Adapted from DeliVita with permission.
Neapolitan-Style Pizza Dough
Neapolitan-Style Pizza Dough
Neapolitan pizza is one of those things that looks deceptively simple — flour, water, salt, yeast — but the magic is entirely in the technique. This is the traditional style from Naples, protected by its own designation (True Neapolitan Pizza Association, no less), and it's defined by that gorgeous puffed crust known as the cornicione: airy, slightly charred, and wonderfully chewy. The key is a long, cold fermentation — at least 24 hours, ideally 48 — which develops deep flavour and a silky gluten structure you simply can't rush. This dough is made for a ripping-hot wood-fired oven, and it'll reward your patience handsomely.
Ingredients
Makes 4 dough balls (enough for 4 pizzas)
- 1kg 00 flour (or strong bread flour)
- 600ml cold water
- 10g fine salt
- 7g instant yeast (1 sachet)
- 2 tbsp extra virgin olive oil
Method
- Combine the flour and instant yeast in a large bowl and mix briefly to distribute evenly.
- Add the cold water, salt, and olive oil. Mix with your hands or a dough scraper until a shaggy, rough dough forms — no dry flour left in the bowl.
- Cover the bowl and leave to rest for 20 minutes. This rest (called the autolyse) lets the flour absorb the water and makes kneading much easier.
- Knead the dough for 3–4 minutes until it feels smooth and springy. It doesn't need long — you're not trying to develop a baguette here, just smooth things out.

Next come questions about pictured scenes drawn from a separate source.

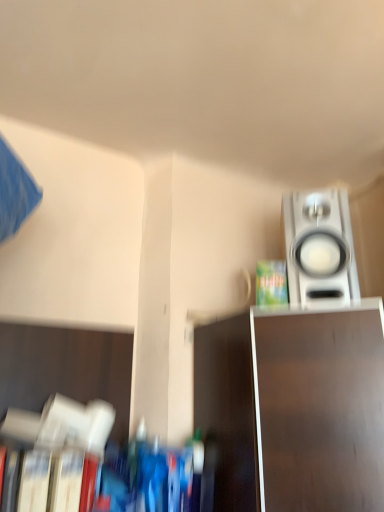
Question: From the image's perspective, is satin silver speaker at upper right over hardcover book at lower left?

Choices:
 (A) no
 (B) yes

Answer: (B)

Question: Can you confirm if satin silver speaker at upper right is thinner than hardcover book at lower left?

Choices:
 (A) yes
 (B) no

Answer: (B)

Question: Is satin silver speaker at upper right far away from hardcover book at lower left?

Choices:
 (A) yes
 (B) no

Answer: (B)

Question: From a real-world perspective, is satin silver speaker at upper right beneath hardcover book at lower left?

Choices:
 (A) no
 (B) yes

Answer: (A)

Question: Is satin silver speaker at upper right facing away from hardcover book at lower left?

Choices:
 (A) no
 (B) yes

Answer: (A)

Question: From a real-world perspective, relative to green matte paperback book at upper right, is satin silver speaker at upper right vertically above or below?

Choices:
 (A) above
 (B) below

Answer: (A)

Question: Based on their sizes in the image, would you say satin silver speaker at upper right is bigger or smaller than green matte paperback book at upper right?

Choices:
 (A) small
 (B) big

Answer: (B)

Question: From the image's perspective, is satin silver speaker at upper right located above or below green matte paperback book at upper right?

Choices:
 (A) above
 (B) below

Answer: (A)

Question: Would you say satin silver speaker at upper right is to the left or to the right of green matte paperback book at upper right in the picture?

Choices:
 (A) right
 (B) left

Answer: (A)

Question: Considering the positions of green matte paperback book at upper right and metallic silver tv stand at lower right in the image, is green matte paperback book at upper right bigger or smaller than metallic silver tv stand at lower right?

Choices:
 (A) small
 (B) big

Answer: (A)

Question: From the image's perspective, is green matte paperback book at upper right located above or below metallic silver tv stand at lower right?

Choices:
 (A) above
 (B) below

Answer: (A)

Question: Relative to metallic silver tv stand at lower right, is green matte paperback book at upper right in front or behind?

Choices:
 (A) behind
 (B) front

Answer: (A)

Question: Is green matte paperback book at upper right inside or outside of metallic silver tv stand at lower right?

Choices:
 (A) inside
 (B) outside

Answer: (B)

Question: In the image, is metallic silver tv stand at lower right positioned in front of or behind green matte paperback book at upper right?

Choices:
 (A) behind
 (B) front

Answer: (B)

Question: Choose the correct answer: Is metallic silver tv stand at lower right inside green matte paperback book at upper right or outside it?

Choices:
 (A) inside
 (B) outside

Answer: (B)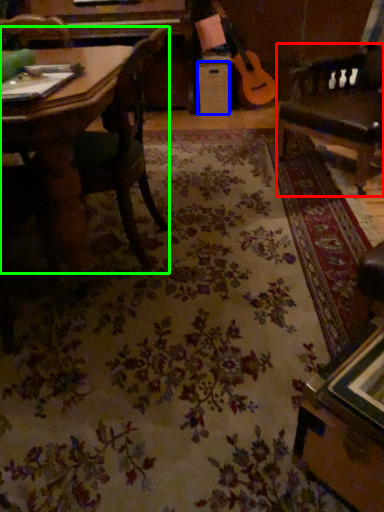
Question: Estimate the real-world distances between objects in this image. Which object is farther from swivel chair (highlighted by a red box), drawer (highlighted by a blue box) or chair (highlighted by a green box)?

Choices:
 (A) drawer
 (B) chair

Answer: (A)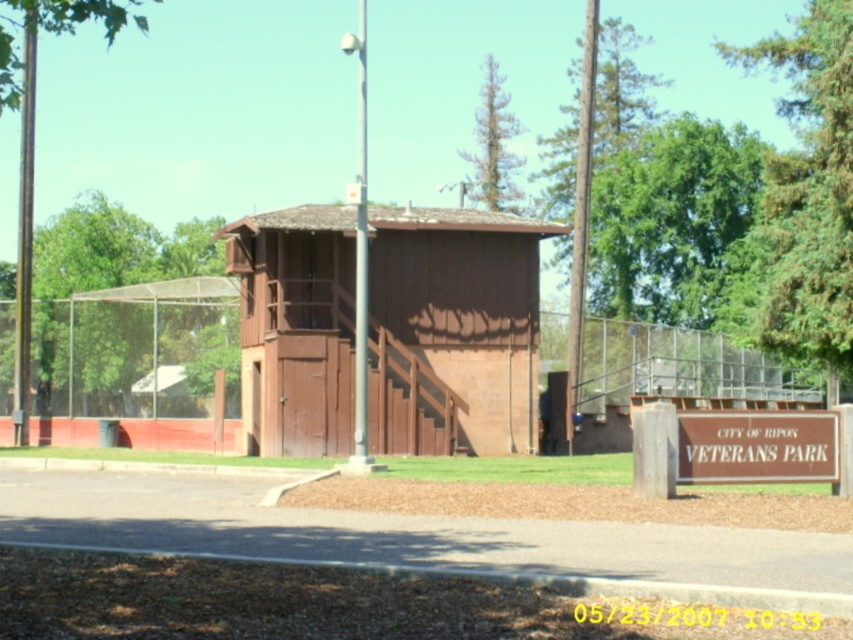
Can you confirm if green leafy tree at upper right is taller than brown wooden sign at lower right?

Yes.

Is green leafy tree at upper right to the left of brown wooden sign at lower right from the viewer's perspective?

In fact, green leafy tree at upper right is to the right of brown wooden sign at lower right.

Which is behind, point (848, 104) or point (764, 460)?

The point (848, 104) is behind.

Where is `green leafy tree at upper right`? Image resolution: width=853 pixels, height=640 pixels. green leafy tree at upper right is located at coordinates (809, 193).

Does clear plastic fence at left lie in front of brown wooden fence at center?

That is False.

At what (x,y) coordinates should I click in order to perform the action: click on clear plastic fence at left. Please return your answer as a coordinate pair (x, y). The width and height of the screenshot is (853, 640). Looking at the image, I should click on (142, 365).

The height and width of the screenshot is (640, 853). Identify the location of clear plastic fence at left. (142, 365).

Does brown wood hut at center have a lesser width compared to clear plastic fence at left?

Incorrect, brown wood hut at center's width is not less than clear plastic fence at left's.

Between brown wood hut at center and clear plastic fence at left, which one is positioned lower?

Positioned lower is clear plastic fence at left.

Is point (422, 230) more distant than point (131, 305)?

No, (422, 230) is in front of (131, 305).

The height and width of the screenshot is (640, 853). Find the location of `brown wood hut at center`. brown wood hut at center is located at coordinates (451, 328).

- Shape into a ball, place in a lightly oiled bowl, cover tightly with cling film, and refrigerate for 24–48 hours. The longer the better — 48 hours gives noticeably more flavour.
- When you're ready to bake, remove the dough from the fridge and divide it into 4 equal portions (roughly 400g each). Shape each piece into a tight ball by folding the edges underneath and rolling gently on the work surface.
- Place the dough balls on a lightly floured tray, cover loosely, and leave at room temperature for 2–3 hours until they've relaxed and puffed slightly. Cold dough is stiff and will tear when you stretch it — this rest is essential.
- To shape, flour your work surface generously and press each ball out from the centre with your fingertips, working outward. Leave the outer edge untouched to preserve your cornicione. Lift and stretch gently over your knuckles — no rolling pin. A rolling pin crushes all those lovely air bubbles you've spent two days building.
- Top lightly — Neapolitan dough is thin in the middle and doesn't want to be weighed down — then launch onto the hot stone or floor of your wood-fired oven. Bake at maximum heat (260–290°C floor temperature, or hotter if your oven allows) for 60–90 seconds, rotating once halfway through, until the crust is puffed and blistered with dark leopard spots.